_WHAT YOU WILL DO_. Across the listing below, state how many lines hold the string "must"; write nothing but that number.

_RECORDS FOR THIS TASK_.
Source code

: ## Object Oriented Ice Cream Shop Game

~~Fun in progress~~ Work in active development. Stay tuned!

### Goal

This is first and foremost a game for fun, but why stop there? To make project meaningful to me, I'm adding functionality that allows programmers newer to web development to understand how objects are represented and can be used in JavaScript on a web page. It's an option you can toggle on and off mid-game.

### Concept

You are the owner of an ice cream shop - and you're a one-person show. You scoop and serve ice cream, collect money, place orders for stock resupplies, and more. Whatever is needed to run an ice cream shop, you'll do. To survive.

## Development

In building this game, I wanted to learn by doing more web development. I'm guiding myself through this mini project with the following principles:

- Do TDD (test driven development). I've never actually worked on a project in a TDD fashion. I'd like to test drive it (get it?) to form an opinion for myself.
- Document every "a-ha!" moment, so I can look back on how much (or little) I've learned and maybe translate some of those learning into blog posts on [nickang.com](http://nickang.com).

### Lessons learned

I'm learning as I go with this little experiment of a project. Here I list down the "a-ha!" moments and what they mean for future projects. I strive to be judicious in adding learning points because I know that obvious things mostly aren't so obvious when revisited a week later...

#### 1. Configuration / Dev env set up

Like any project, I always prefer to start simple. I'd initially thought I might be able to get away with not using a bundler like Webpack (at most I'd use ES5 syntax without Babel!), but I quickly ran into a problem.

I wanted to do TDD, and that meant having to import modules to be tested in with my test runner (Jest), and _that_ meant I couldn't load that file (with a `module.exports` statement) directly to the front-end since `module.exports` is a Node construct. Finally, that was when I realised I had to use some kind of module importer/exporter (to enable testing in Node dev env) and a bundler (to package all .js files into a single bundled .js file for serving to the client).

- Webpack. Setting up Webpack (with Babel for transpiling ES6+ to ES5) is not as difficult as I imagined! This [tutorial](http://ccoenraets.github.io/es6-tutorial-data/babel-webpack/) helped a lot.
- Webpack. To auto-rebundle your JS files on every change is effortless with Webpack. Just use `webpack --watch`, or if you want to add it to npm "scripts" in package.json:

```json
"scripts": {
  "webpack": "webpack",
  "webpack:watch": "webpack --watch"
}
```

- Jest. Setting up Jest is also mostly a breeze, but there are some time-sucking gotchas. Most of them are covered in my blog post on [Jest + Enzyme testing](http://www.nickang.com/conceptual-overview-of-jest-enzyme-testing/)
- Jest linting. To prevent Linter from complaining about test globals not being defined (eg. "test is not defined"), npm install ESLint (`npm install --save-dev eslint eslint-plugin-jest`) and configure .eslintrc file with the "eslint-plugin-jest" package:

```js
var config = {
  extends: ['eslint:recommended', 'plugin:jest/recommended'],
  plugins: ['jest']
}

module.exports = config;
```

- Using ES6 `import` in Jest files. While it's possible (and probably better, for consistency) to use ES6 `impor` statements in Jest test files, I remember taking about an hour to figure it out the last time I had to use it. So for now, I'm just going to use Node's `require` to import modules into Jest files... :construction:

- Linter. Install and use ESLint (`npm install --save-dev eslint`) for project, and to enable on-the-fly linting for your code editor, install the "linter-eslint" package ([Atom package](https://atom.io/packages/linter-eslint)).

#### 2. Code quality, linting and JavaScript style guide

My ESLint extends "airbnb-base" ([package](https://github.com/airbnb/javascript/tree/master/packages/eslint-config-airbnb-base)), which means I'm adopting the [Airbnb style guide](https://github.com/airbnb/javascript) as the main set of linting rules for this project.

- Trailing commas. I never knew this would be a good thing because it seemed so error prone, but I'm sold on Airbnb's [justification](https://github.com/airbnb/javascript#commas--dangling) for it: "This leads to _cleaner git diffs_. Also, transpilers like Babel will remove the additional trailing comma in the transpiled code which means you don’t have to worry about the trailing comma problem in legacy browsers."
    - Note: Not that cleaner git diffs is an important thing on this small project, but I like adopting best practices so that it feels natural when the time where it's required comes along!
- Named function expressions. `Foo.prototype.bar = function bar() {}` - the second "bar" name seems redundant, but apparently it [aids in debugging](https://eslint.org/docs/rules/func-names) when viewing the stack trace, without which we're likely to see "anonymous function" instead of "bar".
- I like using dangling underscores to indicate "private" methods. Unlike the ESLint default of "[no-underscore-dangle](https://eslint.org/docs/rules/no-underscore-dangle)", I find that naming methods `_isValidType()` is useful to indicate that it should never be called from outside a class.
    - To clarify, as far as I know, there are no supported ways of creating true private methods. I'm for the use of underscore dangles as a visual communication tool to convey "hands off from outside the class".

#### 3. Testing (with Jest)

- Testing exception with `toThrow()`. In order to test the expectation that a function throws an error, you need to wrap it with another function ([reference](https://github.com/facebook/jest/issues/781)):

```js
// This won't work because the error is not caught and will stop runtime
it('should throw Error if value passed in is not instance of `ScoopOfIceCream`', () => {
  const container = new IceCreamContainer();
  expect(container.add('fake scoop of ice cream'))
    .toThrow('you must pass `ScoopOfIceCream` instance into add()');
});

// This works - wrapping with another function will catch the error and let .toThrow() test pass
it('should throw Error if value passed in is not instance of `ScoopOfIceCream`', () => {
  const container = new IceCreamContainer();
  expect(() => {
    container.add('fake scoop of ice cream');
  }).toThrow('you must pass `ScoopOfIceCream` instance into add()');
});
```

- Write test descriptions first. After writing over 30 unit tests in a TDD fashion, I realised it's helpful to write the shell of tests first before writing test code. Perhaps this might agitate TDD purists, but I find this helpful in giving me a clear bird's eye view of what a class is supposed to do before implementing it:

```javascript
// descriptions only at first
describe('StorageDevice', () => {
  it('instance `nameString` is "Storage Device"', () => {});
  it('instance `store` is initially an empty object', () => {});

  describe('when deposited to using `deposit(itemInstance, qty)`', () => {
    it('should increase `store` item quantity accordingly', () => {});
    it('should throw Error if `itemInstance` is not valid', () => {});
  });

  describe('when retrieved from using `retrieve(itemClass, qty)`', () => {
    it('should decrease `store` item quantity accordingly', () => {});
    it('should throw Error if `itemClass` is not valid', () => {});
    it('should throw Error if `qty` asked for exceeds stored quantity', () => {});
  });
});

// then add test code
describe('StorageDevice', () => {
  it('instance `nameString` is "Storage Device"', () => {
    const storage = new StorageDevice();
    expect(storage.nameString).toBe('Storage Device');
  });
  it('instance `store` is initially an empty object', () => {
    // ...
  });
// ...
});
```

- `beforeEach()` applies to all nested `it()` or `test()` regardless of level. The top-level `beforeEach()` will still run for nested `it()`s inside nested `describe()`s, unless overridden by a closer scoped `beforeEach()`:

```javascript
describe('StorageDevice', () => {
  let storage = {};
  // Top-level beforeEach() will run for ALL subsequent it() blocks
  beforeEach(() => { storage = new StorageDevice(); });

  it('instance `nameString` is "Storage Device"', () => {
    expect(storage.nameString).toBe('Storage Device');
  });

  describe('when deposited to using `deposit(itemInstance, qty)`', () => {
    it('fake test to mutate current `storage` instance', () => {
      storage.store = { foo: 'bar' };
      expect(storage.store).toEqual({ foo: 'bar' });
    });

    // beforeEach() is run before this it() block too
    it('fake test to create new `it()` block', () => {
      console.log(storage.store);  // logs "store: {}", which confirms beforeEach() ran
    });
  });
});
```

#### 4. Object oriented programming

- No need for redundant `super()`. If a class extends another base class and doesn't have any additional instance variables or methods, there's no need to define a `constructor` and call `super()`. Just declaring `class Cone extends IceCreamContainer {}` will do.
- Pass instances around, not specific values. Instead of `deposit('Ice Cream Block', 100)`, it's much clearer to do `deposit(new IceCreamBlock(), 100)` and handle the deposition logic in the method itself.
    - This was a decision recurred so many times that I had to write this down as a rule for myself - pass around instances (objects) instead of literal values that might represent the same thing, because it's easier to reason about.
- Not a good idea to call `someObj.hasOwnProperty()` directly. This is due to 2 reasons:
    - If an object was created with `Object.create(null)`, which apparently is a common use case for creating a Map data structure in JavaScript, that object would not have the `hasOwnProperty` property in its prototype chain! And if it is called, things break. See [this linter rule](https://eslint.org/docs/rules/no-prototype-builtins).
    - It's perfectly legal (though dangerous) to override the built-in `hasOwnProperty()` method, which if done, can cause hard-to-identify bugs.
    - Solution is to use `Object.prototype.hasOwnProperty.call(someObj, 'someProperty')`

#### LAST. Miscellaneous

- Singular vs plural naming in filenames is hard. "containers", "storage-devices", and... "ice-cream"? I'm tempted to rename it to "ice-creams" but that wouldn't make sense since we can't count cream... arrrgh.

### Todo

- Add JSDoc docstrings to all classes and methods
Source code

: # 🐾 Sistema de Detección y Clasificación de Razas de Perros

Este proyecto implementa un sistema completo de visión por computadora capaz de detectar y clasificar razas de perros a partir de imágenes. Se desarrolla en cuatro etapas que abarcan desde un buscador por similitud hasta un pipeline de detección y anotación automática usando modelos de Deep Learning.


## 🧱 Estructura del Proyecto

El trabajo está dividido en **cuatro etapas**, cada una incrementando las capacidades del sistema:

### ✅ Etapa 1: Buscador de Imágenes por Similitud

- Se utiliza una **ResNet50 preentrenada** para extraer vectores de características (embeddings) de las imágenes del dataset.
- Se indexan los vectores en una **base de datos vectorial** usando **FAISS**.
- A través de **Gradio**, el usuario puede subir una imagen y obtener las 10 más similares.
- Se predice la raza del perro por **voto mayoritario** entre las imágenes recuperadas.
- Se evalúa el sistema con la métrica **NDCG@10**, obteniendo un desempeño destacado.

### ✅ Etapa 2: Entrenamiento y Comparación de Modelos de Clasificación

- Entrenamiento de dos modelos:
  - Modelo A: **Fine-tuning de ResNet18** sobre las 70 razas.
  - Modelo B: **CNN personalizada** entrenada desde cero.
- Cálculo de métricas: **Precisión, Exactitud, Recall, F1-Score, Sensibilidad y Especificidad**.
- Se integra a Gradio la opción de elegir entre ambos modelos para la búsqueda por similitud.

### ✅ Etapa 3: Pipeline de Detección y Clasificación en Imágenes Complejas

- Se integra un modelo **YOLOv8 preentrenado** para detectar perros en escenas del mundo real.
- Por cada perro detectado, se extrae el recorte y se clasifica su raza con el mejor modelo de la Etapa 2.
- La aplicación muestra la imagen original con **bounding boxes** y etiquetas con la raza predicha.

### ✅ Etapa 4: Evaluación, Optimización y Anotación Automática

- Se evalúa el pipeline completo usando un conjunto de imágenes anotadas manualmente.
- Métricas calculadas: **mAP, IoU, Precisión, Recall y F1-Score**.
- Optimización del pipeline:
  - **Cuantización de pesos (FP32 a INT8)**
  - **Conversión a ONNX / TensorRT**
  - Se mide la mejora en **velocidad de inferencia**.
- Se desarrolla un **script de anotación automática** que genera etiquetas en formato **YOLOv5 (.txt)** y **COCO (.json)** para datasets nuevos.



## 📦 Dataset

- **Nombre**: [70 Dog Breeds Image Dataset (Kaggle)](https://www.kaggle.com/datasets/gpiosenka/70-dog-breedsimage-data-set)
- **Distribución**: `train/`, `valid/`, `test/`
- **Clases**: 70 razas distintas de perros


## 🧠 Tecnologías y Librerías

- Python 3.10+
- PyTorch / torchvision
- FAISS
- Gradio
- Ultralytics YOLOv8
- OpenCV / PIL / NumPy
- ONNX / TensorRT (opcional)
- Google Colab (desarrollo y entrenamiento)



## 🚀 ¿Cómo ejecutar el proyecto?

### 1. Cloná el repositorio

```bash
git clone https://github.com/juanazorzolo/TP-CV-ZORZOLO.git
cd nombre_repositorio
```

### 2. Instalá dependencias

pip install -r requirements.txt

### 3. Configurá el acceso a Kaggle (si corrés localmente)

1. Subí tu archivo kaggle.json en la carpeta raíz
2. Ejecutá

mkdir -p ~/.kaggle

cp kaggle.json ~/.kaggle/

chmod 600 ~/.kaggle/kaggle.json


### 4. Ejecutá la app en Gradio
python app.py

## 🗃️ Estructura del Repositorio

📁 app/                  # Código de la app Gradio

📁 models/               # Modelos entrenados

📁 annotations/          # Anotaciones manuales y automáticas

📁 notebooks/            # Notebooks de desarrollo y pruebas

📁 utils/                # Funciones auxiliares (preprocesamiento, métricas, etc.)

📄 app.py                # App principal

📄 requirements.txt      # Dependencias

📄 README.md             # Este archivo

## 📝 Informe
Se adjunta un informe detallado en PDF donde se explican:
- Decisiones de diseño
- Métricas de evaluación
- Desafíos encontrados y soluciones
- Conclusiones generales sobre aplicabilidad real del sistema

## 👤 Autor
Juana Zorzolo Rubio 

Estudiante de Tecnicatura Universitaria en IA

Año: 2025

_OUTPUT FOR THIS EXERCISE_. 2